Wider stops help tip the odds in your favor

Wider than normal stops are something that can help tip the odds in your favor. Many traders are guilty of trading with too small of stop losses, mainly out of greed, because they want to trade a bigger lot size. However, trading with too tight of stops has the opposite effect from what the trader wants; it causes them to lose money because they get stopped out more often.

A slightly wider than normal stop loss helps you stay in a trade longer and lets your edge play out. This is contrast to a guy who is risking 20 or 50 pips on every trade; these stops are going to get ‘picked off’ often, right before the market continues on in your direction (without you on board). For most traders, trading with 20 to 50 pip stop losses is like playing the blackjack table at a casino, i.e., it’s gambling. Consider that the AUDUSD or the EURUSD moves around 100 pips a day on average…having a stop loss of less than 50 pips is a bad idea.
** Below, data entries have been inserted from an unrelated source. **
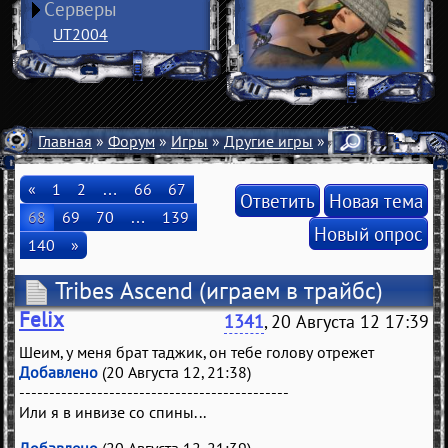
Серверы
UT2004
Главная
»
Форум
»
Игры
»
Другие игры
» Tribes Ascend
«
1
2
…
66
67
Ответить
Новая тема
68
69
70
…
139
Новый опрос
140
»
Tribes Ascend
(играем в трайбс)
Felix
1341
, 20 Августа 12 17:39
Шеим, у меня брат таджик, он тебе голову отрежет
Добавлено
(20 Августа 12, 21:38)
---------------------------------------------
Или я в инвизе со спины...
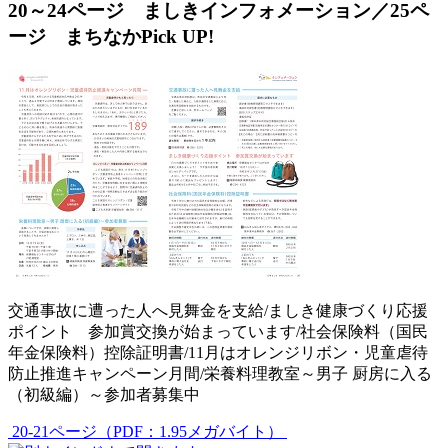
20～24ページ ましきインフォメーション／25ペ
ージ まちなかPick UP!
交通事故に遭った人へ見舞金を支給/ましき健康づくり応援
ポイント 参加賞交換が始まっています/社会保険料（国民
年金保険料）控除証明書/11月はオレンジリボン・児童虐待
防止推進キャンペーン月間/栄養料理教室～男子 厨房に入る
（初級編）～参加者募集中
20-21ページ（PDF：1.95メガバイト）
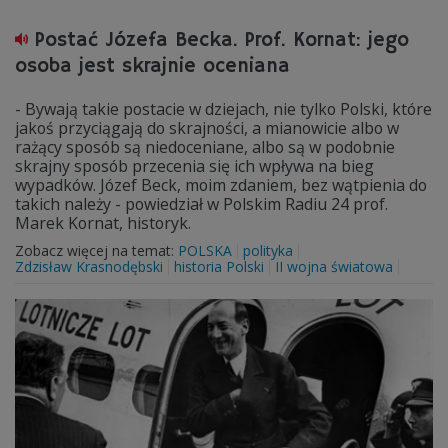
Postać Józefa Becka. Prof. Kornat: jego
osoba jest skrajnie oceniana
- Bywają takie postacie w dziejach, nie tylko Polski, które
jakoś przyciągają do skrajności, a mianowicie albo w
rażący sposób są niedoceniane, albo są w podobnie
skrajny sposób przecenia się ich wpływa na bieg
wypadków. Józef Beck, moim zdaniem, bez wątpienia do
takich należy - powiedział w Polskim Radiu 24 prof.
Marek Kornat, historyk.
Zobacz więcej na temat:
POLSKA
polityka
Zdzisław Krasnodębski
historia Polski
II wojna światowa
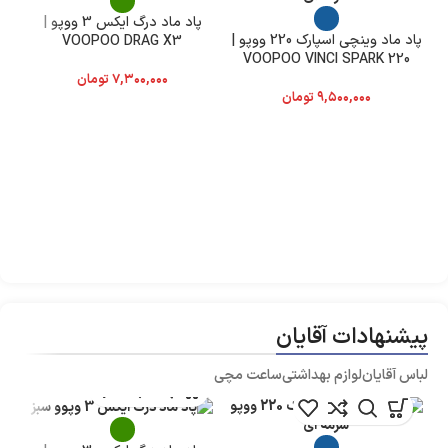
پاد ماد درگ ایکس 3 ووپو |
پاد ماد وینچی اسپارک 220 ووپو |
VOOPOO DRAG X3
VOOPOO VINCI SPARK 220
۷,۳۰۰,۰۰۰
تومان
۹,۵۰۰,۰۰۰
تومان
25000 پاف | 
پیشنهادات آقایان
لباس آقایان
لوازم بهداشتی
ساعت مچی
Know your ‘bag of tricks’ and trust them well

Finally, trading with the odds in your favor means you know your ‘bag of tricks’ inside and out and you trust them well. By this I mean, you have mastered your trading strategy and you don’t second guess it.
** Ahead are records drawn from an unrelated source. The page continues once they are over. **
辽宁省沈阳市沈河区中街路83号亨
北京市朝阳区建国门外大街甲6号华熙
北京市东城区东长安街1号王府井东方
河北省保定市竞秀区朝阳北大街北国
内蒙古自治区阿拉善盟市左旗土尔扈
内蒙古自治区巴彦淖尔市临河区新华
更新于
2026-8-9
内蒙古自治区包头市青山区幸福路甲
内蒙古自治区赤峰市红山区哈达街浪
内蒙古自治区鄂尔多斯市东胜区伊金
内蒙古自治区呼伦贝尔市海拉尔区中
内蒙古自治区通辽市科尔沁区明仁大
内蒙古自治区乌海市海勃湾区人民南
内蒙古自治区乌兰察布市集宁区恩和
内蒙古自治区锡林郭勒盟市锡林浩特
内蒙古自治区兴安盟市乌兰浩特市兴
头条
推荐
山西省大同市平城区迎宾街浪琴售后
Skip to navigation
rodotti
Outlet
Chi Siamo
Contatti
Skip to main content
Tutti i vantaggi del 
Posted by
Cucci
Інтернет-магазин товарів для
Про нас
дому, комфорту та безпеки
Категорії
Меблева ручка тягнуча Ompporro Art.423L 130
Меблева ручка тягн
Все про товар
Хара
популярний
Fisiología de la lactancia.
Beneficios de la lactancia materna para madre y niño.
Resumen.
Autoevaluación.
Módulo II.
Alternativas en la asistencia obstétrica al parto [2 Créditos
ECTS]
By knowing what my trading edge is (price action) and only trading when it is present in the market, I am trading with the odds in my favor. Trading when you’re edge is not present (over-trading) or not having mastered your trading method, is trading against the odds, obviously not what you want to do with your hard-earned money on the line.

We’ve called the market very well in our market commentaries, and it’s no secret that we use the same general formula in this lesson; simply by playing the odds and putting it all together, we have a complete plan of action to tackle the market each day and we know we are playing the odds and those odds are in our favor as long as we are consistent with our approach.

Whilst price action analysis is a way to trade, it’s one thing to call yourself a price action trader and it’s another thing to actually trade like a price action trader.